Екатерина II и ее мир: Статьи разных лет

Шрифт:
ОТ СОСТАВИТЕЛЕЙ
В сборник трудов одного из лучших знатоков России XVIII века Дэвида М. Гриффитса «Екатерина II и ее мир. Статьи разных лет» вошли переводы не только публиковавшихся прежде в западных периодических изданиях и сборниках работ автора (в том числе двух предисловий, написанных им: одно — к англоязычному изданию Жалованных грамот 1785 года, другое — к монографии Хью Д. Хадсона-мл. о Демидовых и металлургической промышленности в России XVIII века){1}, но и тех статей, которые в силу разных причин оставались неопубликованными, некоторые из них — в течение нескольких десятилетий. К этой группе относятся пять из семнадцати статей, представленных в сборнике{2}.
Составители выражают благодарность автору, предоставившему свои рукописи для перевода и публикации, а также редакции журнала «Уральский исторический вестник», позволившей воспроизвести на страницах этого сборника ранее опубликованный в этом издании авторизованный перевод статьи «Пролетарии по указу: история приписных крестьян в России (1630–1861 гг.)», написанной Дэвидом Гриффитсом в соавторстве с Хью Д. Хадсоном-мл. и Брюсом Дж. Дехартом.
Александр Каменский.
Русский XVIII век Дэвида Гриффитса
За последние двадцать лет на русский язык переведено немало трудов западных историков-русистов, в том числе книг по истории России XVIII века. Читателя, знакомого с этими книгами, вряд ли нужно убеждать в том, что английские, американские, французские, немецкие, итальянские ученые, посвятившие всю свою жизнь серьезному изучению истории и культуры далекого прошлого нашей страны, — это по большей части люди, симпатизирующие России, хорошо знающие и понимающие нашу страну. К числу таких ученых, несомненно, принадлежит и американец Дэвид Марк Гриффитс.

Данные геометрии многоракурсных изображений
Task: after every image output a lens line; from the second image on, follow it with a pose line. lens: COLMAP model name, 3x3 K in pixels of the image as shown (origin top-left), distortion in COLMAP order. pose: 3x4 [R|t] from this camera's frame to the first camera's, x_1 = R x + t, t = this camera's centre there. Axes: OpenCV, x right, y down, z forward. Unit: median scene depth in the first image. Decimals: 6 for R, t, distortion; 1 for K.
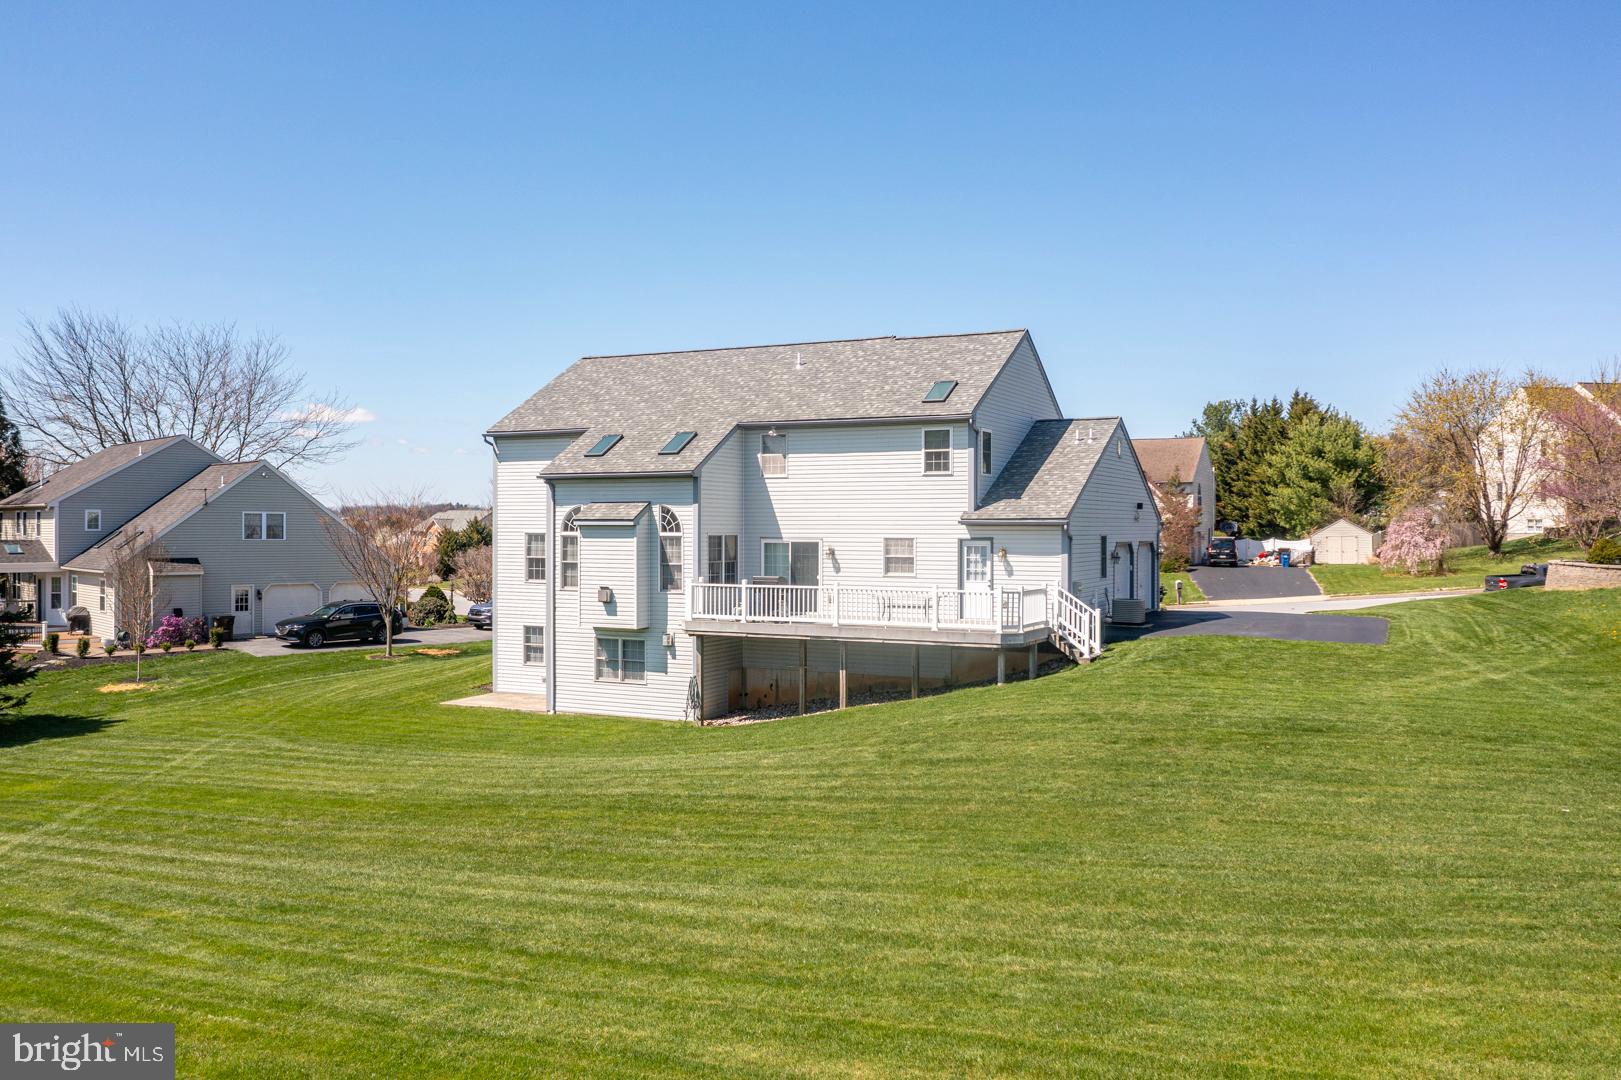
lens RADIAL K [[1332.2, 0, 802.1], [0, 1332.2, 543.8], [0, 0, 1]] dist [-0.003142, 0.001523]
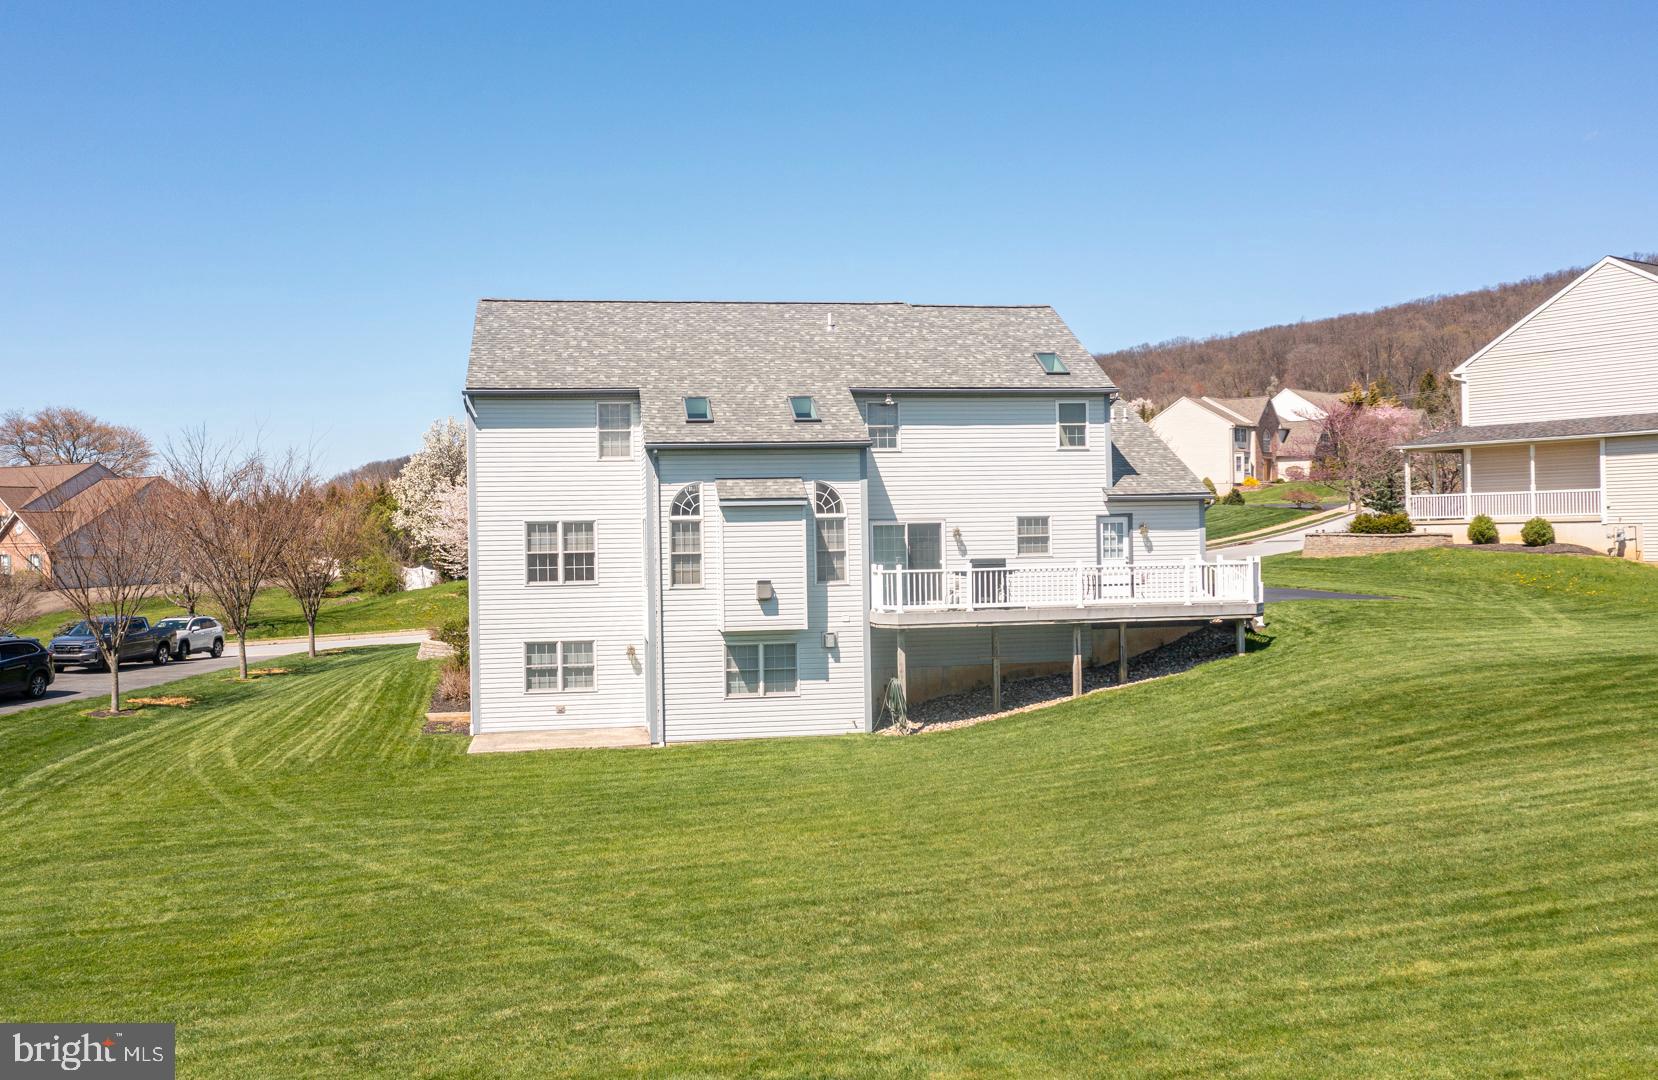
lens RADIAL K [[1451.2, 0, 816.8], [0, 1451.2, 542.2], [0, 0, 1]] dist [-0.004220, -0.002090]
pose [[0.801826, -0.022716, 0.597126, -0.656558], [0.027605, 0.999618, 0.000959, 0.008729], [-0.596920, 0.015715, 0.802147, 0.263454]]
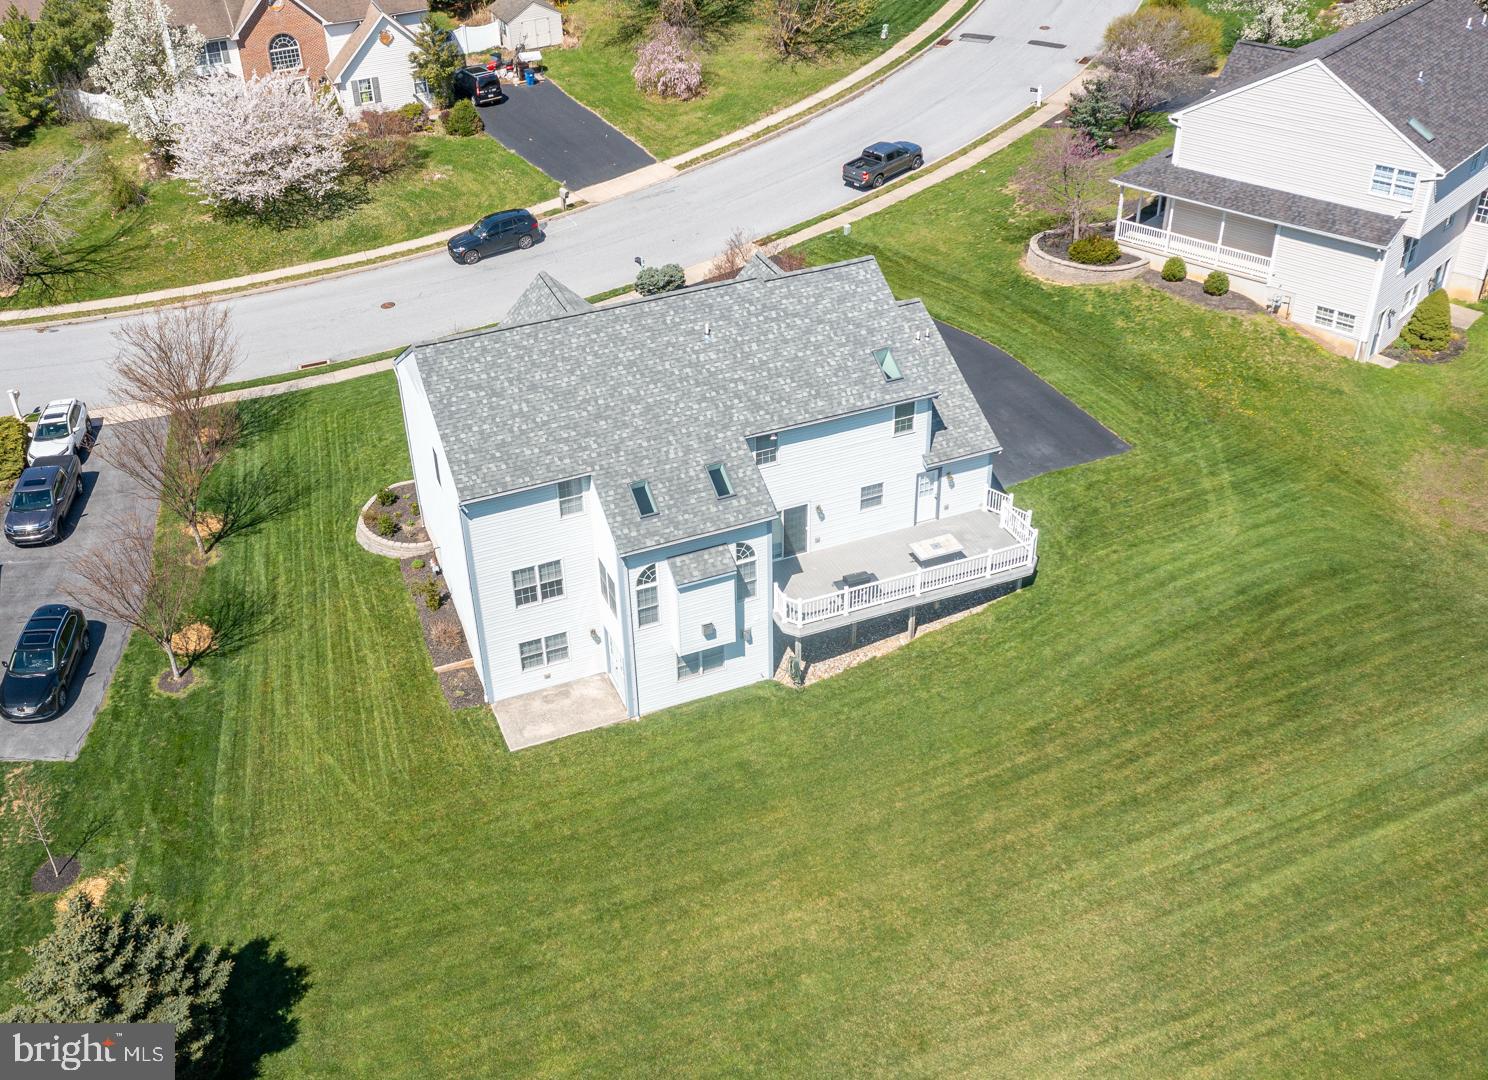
lens RADIAL K [[1514.0, 0, 681.1], [0, 1514.0, 584.8], [0, 0, 1]] dist [0.000765, -0.006820]
pose [[0.669236, -0.461090, 0.582683, -0.912830], [0.053230, 0.811913, 0.581347, -0.758328], [-0.741141, -0.358042, 0.567905, 0.285014]]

• _ЗАДАНИЯ_
1 > Перечислите все национальности западных ученых, которые названы в отрывке о Дэвиде Гриффитсе.
2 > Напишите продолжение отрывка о Дэвиде Гриффитсе, начиная после его последнего предложения.
Эти материалы для работы не понадобятся.

• _ОТВЕТЫ К ЗАДАНИЯМ_
1 > Английские, американские, французские, немецкие, итальянские.

2 >
Особенность данной книги заключается в том, что она представляет собой не монографическое исследование, а сборник статей. Среди историков нередко встречаются ученые, которые работают преимущественно в жанре научной статьи и не любят или не умеют писать длинные многостраничные сочинения. В случае с Гриффитсом это не так, поскольку он является автором фундаментального исследования о начальном периоде русско-американских отношений, в основу которого положена его докторская диссертация и которое, к сожалению, до сих пор остается неопубликованным именно в силу своего объема{3}, значительно превосходящего принятые стандарты американских научных изданий. Однако и в качестве автора статей Гриффитс завоевал репутацию одного из ведущих западных специалистов по России XVIII века, чьи работы оказали серьезное влияние на его коллег на Западе и в самой России. Впрочем, необходимо оговориться: как и с трудами других западных коллег, с работами Гриффитса российские историки смогли впервые познакомиться лишь в конце 1980-х — начале 1990-х годов. На протяжении десятилетий советского времени вся западная историография России клеймилась как исключительно «буржуазная», большая часть зарубежных научных изданий если и проникала в наши библиотеки, то отправлялась прямиком в спецхран, а непосредственное общение с иностранными коллегами было редким и проходило под бдительным надзором «искусствоведов в штатском». Считалось, что владеть иностранными языками для советских историков-русистов — излишняя роскошь, и если упоминания о зарубежных исследованиях и попадали в историографические обзоры, то исключительно ради их критики.
Не секрет, что изучение русской истории на Западе превратилось в самостоятельную научную область лишь во второй половине XX века, когда в условиях конфронтации с СССР и «холодной войны» правительства западных стран и частные фонды стали щедро финансировать соответствующие исследования{4}. Само это обстоятельство, казалось бы, подтверждает тезис советских пропагандистов о том, что вся западная историография России лишь играла отведенную ей роль в идеологической борьбе с коммунизмом, а потому спецхран и был самым подходящим местом для работ зарубежных ученых. Однако в действительности — как часто бывает, когда власть пытается предпринять что-либо при помощи профессионалов, — результат оказался не вполне тем, на который рассчитывали.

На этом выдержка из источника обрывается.